* EXERCISE OBJECTIVE
Continue the forum thread below about imagination and irony, starting after its final sentence.

Posted By: themilum Re: Speaking of irony... - 02/16/05 11:43 PM
Your logic is faulty, inselperer, consider the meaning of "imagine".

To imagine is to regroup pieces of the the known Universe into arrangements never before made by you and maybe not by any other man...at this time. We cannot imagine otherwise.

But to imagine that there will come things that will then allow us to imagine differently is not imagining the actuality of it but is only hypothesizing that we can't imagine the strange world ahead with our present set of imaginators. (I made the word "imaginators" up, but you known what I mean.)

Posted By: belMarduk Re: Speaking of irony... - 02/17/05 02:00 AM
I would say that empathetic capacity involves a willingness to make the strange, familiar.

I like this sentence.

I do beleive that we do need a little strange in our life, or else, it would be tedious. I think it is the constant exposure to different and new that keeps us growing mentally and emotionally.



Posted By: Wordwind Re: Speaking of irony... - 02/18/05 01:19 AM
In reply to:

I think it is the constant exposure to different and new that keeps us growing mentally and emotionally.


...probably that's part of why we come here. And not a glazed-over eye in sight!

Posted By: inselpeter Re: Speaking of irony... - 02/20/05 05:26 PM
"faulty"

To imagine that a time will come whose composition is, in its specifics, unimagineable to us is to imagine the familiar and the fruit of experience, and so I stick with "irony."

Posted By: themilum Re: Speaking of irony... - 02/20/05 10:49 PM
"To imagine that a time will come whose composition is, in its specifics, unimagineable to us is to imagine the familiar and the fruit of experience, and so I stick with "irony."
_________________________________________________________

Nice construction and certainly seemingly ironic.

But then if we use your reasoning the sentence "I can imagine "nothingness" would also be true.

And what then would be this "nothingness"?

* DATA EXCERPT
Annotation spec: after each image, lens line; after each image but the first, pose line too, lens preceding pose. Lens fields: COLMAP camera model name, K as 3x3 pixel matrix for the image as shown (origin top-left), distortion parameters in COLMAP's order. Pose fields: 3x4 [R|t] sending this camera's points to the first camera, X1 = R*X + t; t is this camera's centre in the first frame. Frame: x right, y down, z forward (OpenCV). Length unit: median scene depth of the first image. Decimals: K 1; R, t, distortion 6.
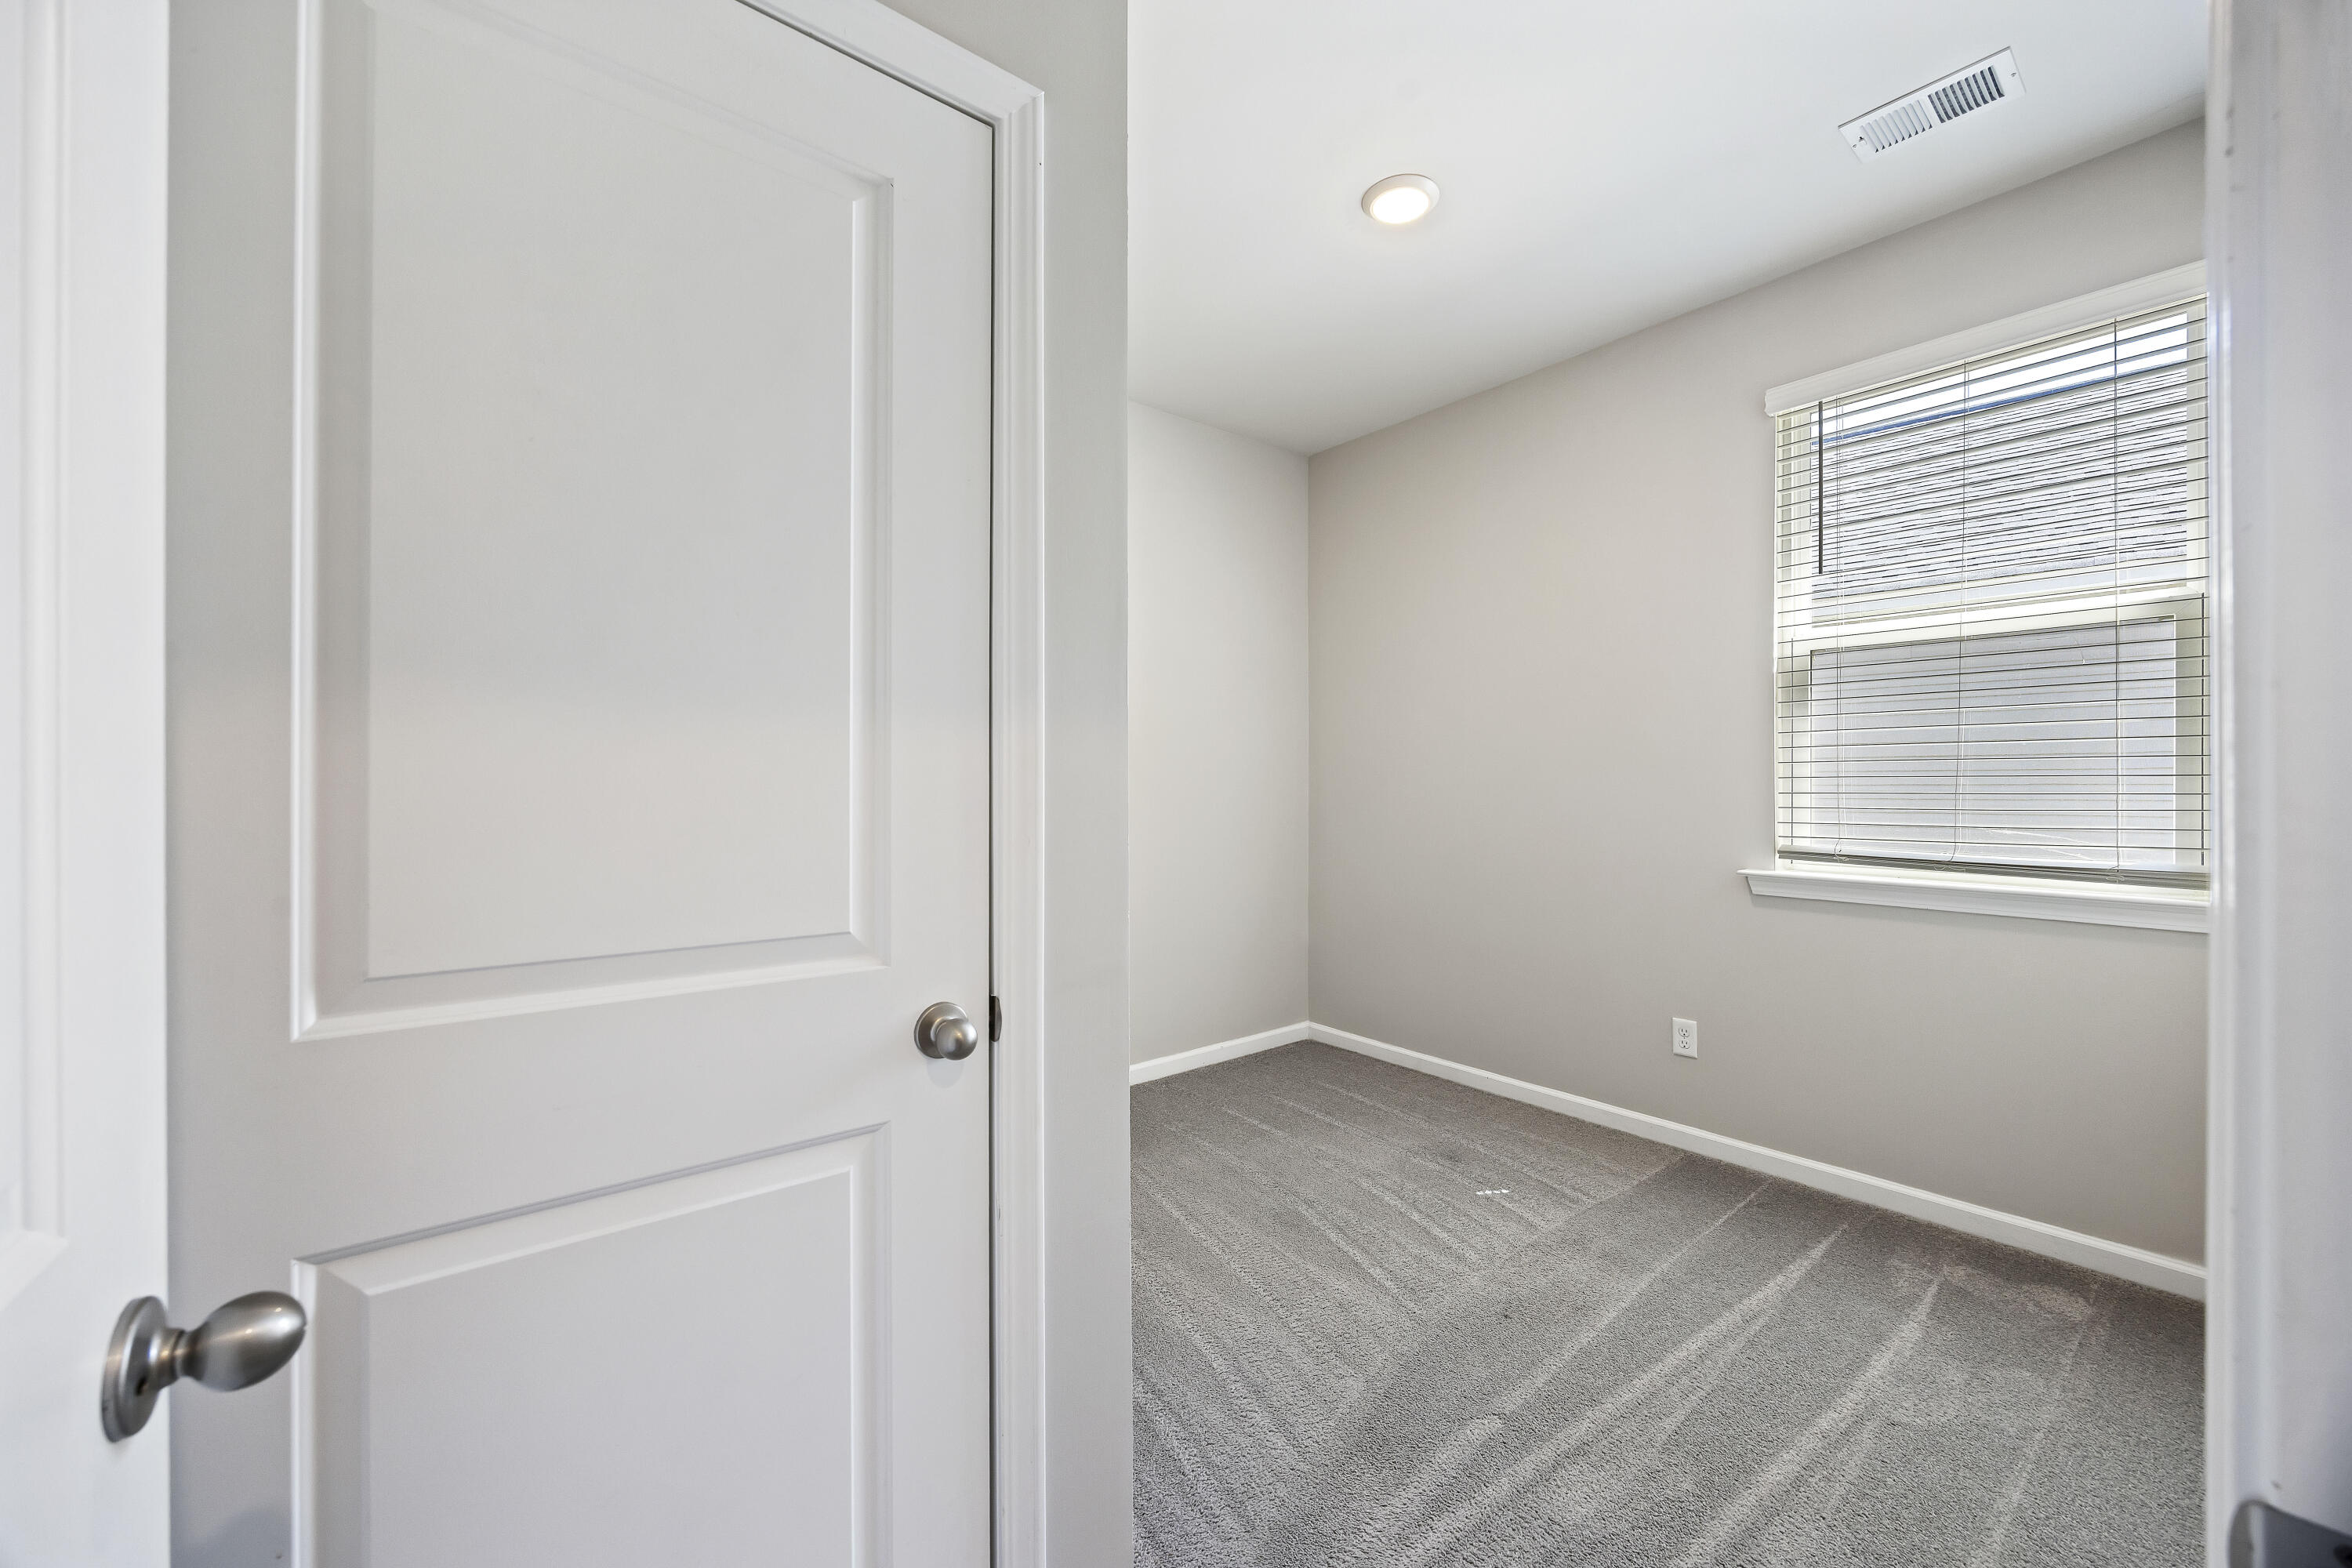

* EXERCISE ANSWER
The human mind cannot conceptualize the "absence of everything" without a "something"
to contrast it, so what then would we be imagining?

The logic here might be paradoxical but it could not correctly be said to be ironic.
There is a subtle difference.



Posted By: Wordwind Re: Speaking of irony... - 02/20/05 11:18 PM
In reply to:

The human mind cannot conceptualize the "absence of everything" without a "something"


I'm not human.

Posted By: inselpeter Re: Speaking of irony... - 02/20/05 11:22 PM
"if we use your reasoning"

I don't follow you.

Posted By: themilum Re: Speaking of irony... - 02/21/05 12:59 AM

[ I'm not human ]

That is a given, Wordwind, but remember,
there are rough-cut people in this big World that don't believe that you are superhuman.
But we do.

Posted By: themilum Re: Speaking of irony... - 02/21/05 01:19 AM
To imagine that a time will come whose composition is, in its specifics, unimagineable to us is to imagine the familiar and the fruit of experience, and so I stick with "irony".
_____________________________________________________

"To imagine the unimagineable" is the cruix.

My example...

"To conceptualize 'nothing', " is the analogy.

Semantically both statements are meaningless.

Yet both statements have a function in describing
a state that can't be described, as a condition of contrast for clearer understanding.

Right?


Posted By: Faldage Re: Speaking of irony... - 02/21/05 01:42 AM
both statements have a function in describing a state that can't be described, as a condition of contrast for clearer understanding.

Nothing could be clearer.

Posted By: themilum Re: Speaking of irony... - 02/21/05 02:32 AM
Pour three fingers of Johnny Walker Sharp Toes in a six oz. tumbler...neat!
Hold your hat and drink it down.
Listen now, young Faldage, understanding calls and your mind is clear.

Posted By: inselpeter Re: Speaking of irony... - 02/21/05 03:38 PM
"Right?"

Right.

So, here is a question of authorial intent. Bradbury, an American, may have been ironic without knowing it. And a Brit might wag at the meta-irony and call it proof that 'yankees don't get irony'. Speaking of which, can anyone tell me the Etymology of 'yankee.'

Posted By: dxb Re: Speaking of irony... - 02/22/05 04:09 PM
Etymology of Yankee? A much vexed question that one, as I'm sure you know! Here's part of the Random House take on it:

"Most scholars now believe that Yankee comes from Dutch although there is disagreement about which Dutch word is the source.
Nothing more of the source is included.